Job
Please copy the rows below word for word, leaving out the pictures.
-- Exercise data follows --
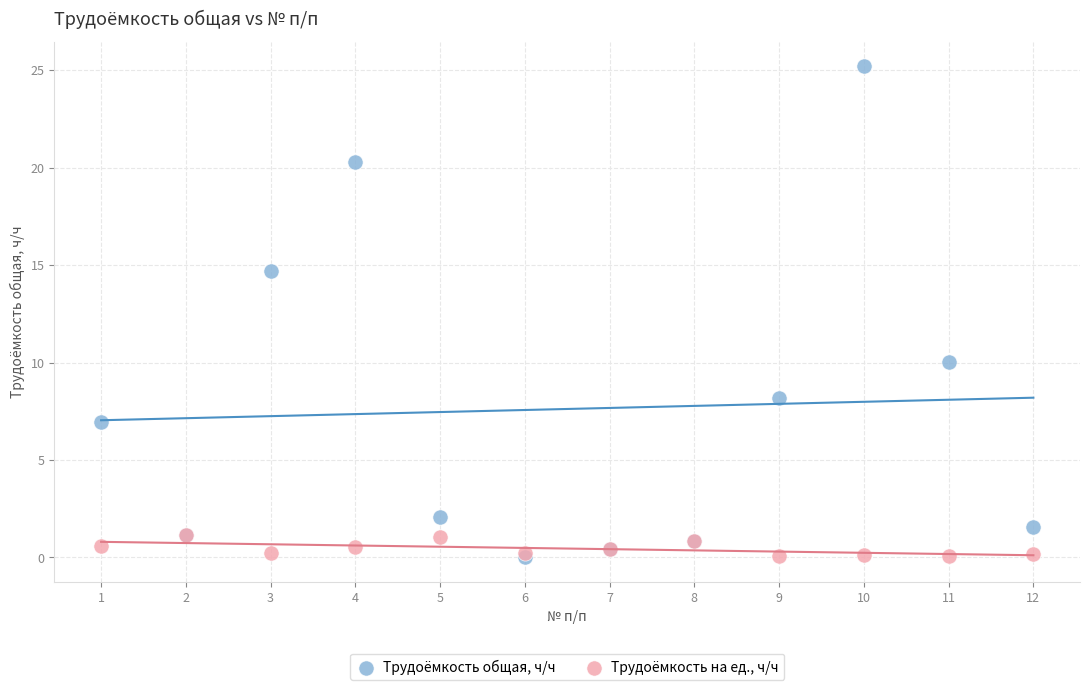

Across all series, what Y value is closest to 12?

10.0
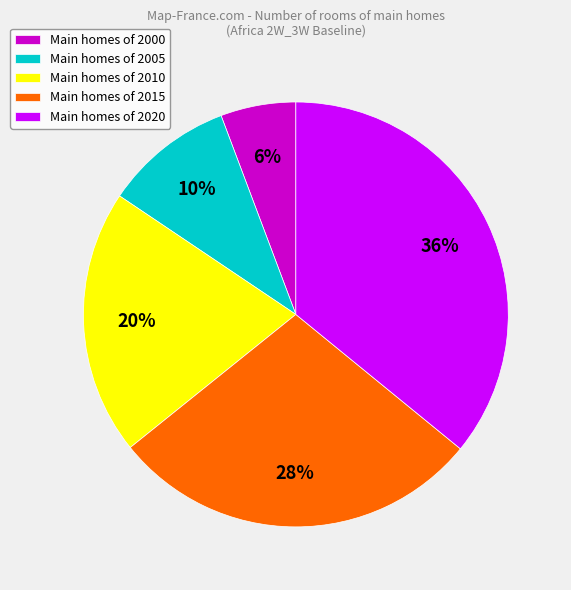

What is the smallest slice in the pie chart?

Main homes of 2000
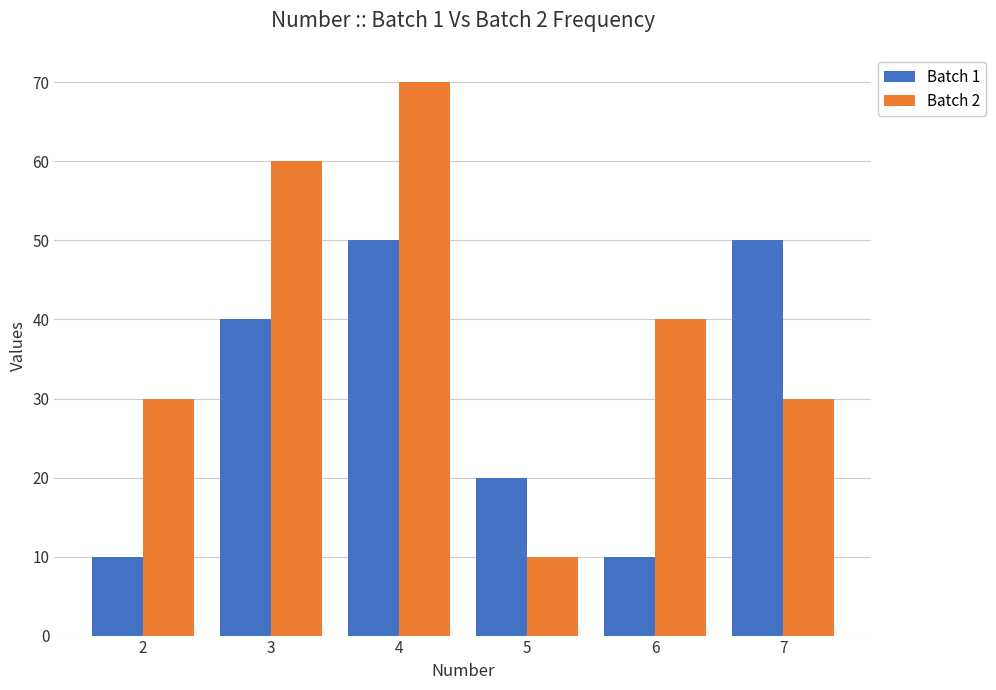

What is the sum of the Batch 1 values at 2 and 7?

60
-- Exercise data concluded --
Worked solution
Across all series, what Y value is closest to 12?

10.0

What is the smallest slice in the pie chart?

Main homes of 2000

What is the sum of the Batch 1 values at 2 and 7?

60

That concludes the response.